14. 1st and 10 from A's 30.  Wide receiver A2 is on the line, covering up tight end A3 who is also on the line.  A1's shovel pass is complete to A3 at A's 28, and he advances to A's 35 where he is tackled.

As above, A3 is an ineligible receiver (his fault or not), and as such, he may not bat, muff, or catch a forward pass unless it is first touched by B.  The five-yard penalty will be enforced from the spot of the touching, and along with the loss-of-down will make it 2nd and 17 from A's 23.  This is enforced from the spot of the touching because the touching occurred behind the basic (previous) spot.  In (13), the touching occurred in advance of the spot, so we utilized the basic (previous) spot.  This is the essence of the all-but-one enforcement philosophy.

15. 2nd and 10 from A's 30.  A1 is flushed from the pocket, and lineman A2 wanders downfield to A's 35.  He then returns to the line of scrimmage prior to A1's pass.  The pass is complete to A3 at A's 28, and he advances to A's 35 where he is tackled.

There is no foul as the pass did not cross the neutral zone.  If the pass had been completed at A's 32, this would have been a foul for an ineligible receiver downfield because even if A2 returns behind the line prior to the pass, he has still been downfield illegally.  This play illustrates the importance of the umpire moving to the line of scrimmage whenever a pass is thrown.  He will have the best (and perhaps only) "look" as to whether or not the pass crossed the line.

16. 3rd and 10 from A's 30.  Prior to A1's pass being thrown, lineman A2 contacts lineman B1 and drives him back four yards.  A1's pass is complete to A3 at A's 45, where he is tackled.

A2 is guilty of being an ineligible receiver downfield.  By rule, a lineman "is not illegally downfield if, at the snap, he immediately contacts an opponent and the contact does not continue beyond the expanded neutral zone" (two yards).  We're not going to nit-pick this one, but four yards is clearly too far to have driven the opponent back without penalty.  After the five-yard penalty, it will be 3rd and 15 from A's 25

17. 2nd and 10 from A's 30.  A1 is flushed from the pocket and, unable to find a receiver, throws the ball onto the track.  A1 was outside the tackle when he threw the pass, and the ball traveled beyond the line of scrimmage.

This may be legal on Saturdays (NCAA) and Sundays (NFL), but on Fridays (High School) this is intentional grounding.  The penalty is five yards from the spot of the pass and a loss of down.

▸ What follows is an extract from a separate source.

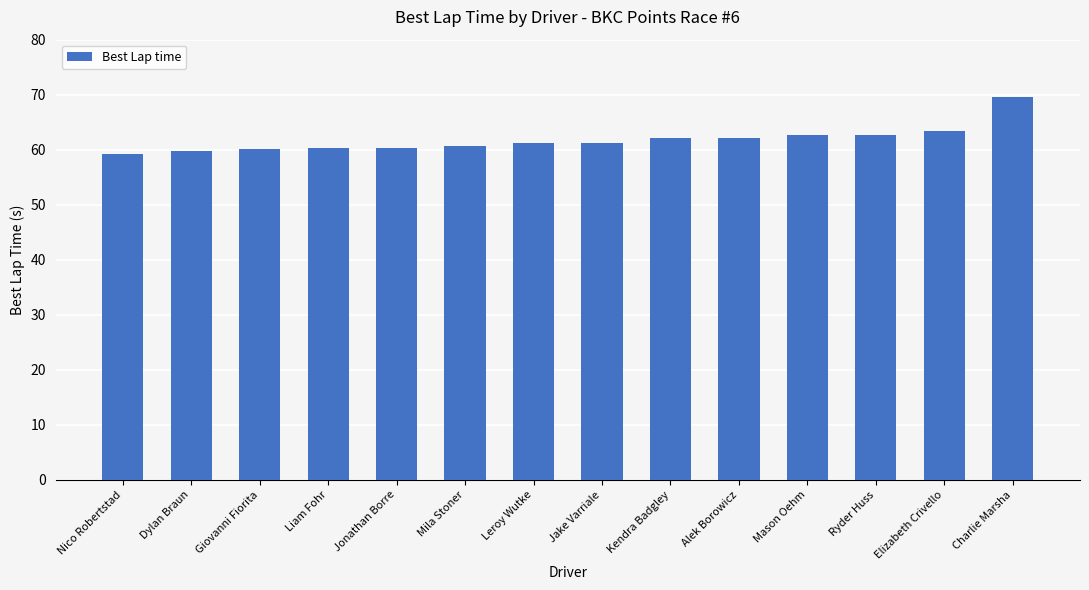

What is the maximum value shown in the chart?

69.6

18. 1st and 10 from A's 30.  A1 is under pressure, but is able to get the pass off in the direction of eligible A2 at A's 35.  A2 makes no attempt to reach the ball, and as a matter of fact is not even looking back toward the ball.

In order to avoid an intentional grounding call, A1 must have the good fortune to "dump the ball" in the vicinity of an eligible receiver.  The receiver need not make a play on the ball, or even be aware that a pass is being thrown toward him.  This is not a foul.

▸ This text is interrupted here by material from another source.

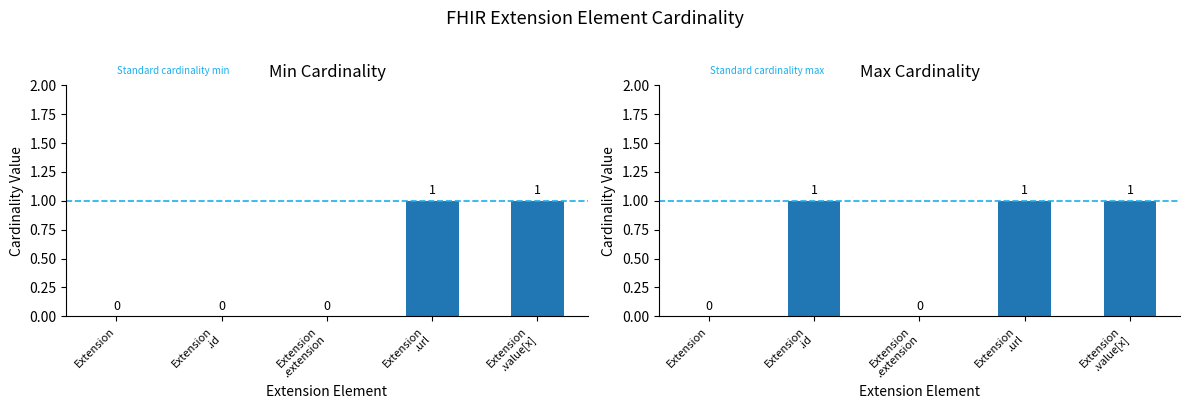

Which has a higher value, Extension
.extension or Extension
.id?

Extension
.extension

19. 2nd and 20 from A's 20.  A1's pass is intercepted by B1 at A's 35 and returned to A's 25.  After A1 has thrown the pass, he is roughed by B2.

B2 is guilty of roughing the passer.  The 15-yard penalty is enforced from the previous spot and includes an automatic first down, so the result is 1st and 10 from A's 35.  Any time that the pass is incomplete or intercepted -- or ends behind the line of scrimmage -- enforcement is from the previous spot.

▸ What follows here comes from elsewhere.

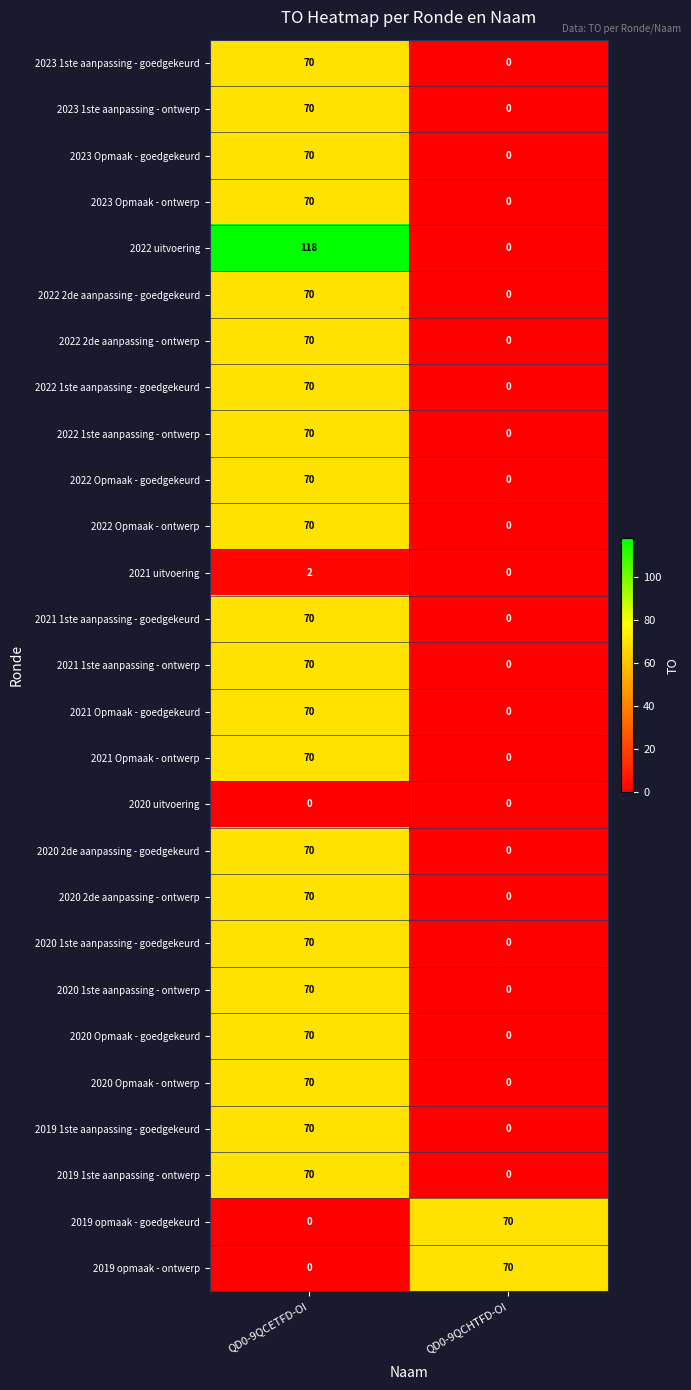

At which label does 2020 Opmaak - ontwerp reach its peak?

QD0-9QCETFD-OI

20. 3rd and 20 from A's 20.  A1's pass is complete to A2 at A's 35.  A2 advances to A's 40 where he fumbles.  A3 recovers the fumble at A's 45.  After A1 has thrown the pass, he is roughed by B1.

B1 is guilty of roughing the passer, but in this situation, the pass was completed beyond the neutral zone…so enforcement is from the end of the run.  The run ended here at the spot of the fumble, so the 15-yard walk-off from A's 40 will make it 1st and 10 from B's 45.  If the ball had been advanced by A after the fumble (rather than just "fallen upon"), enforcement would have been from the end of that run.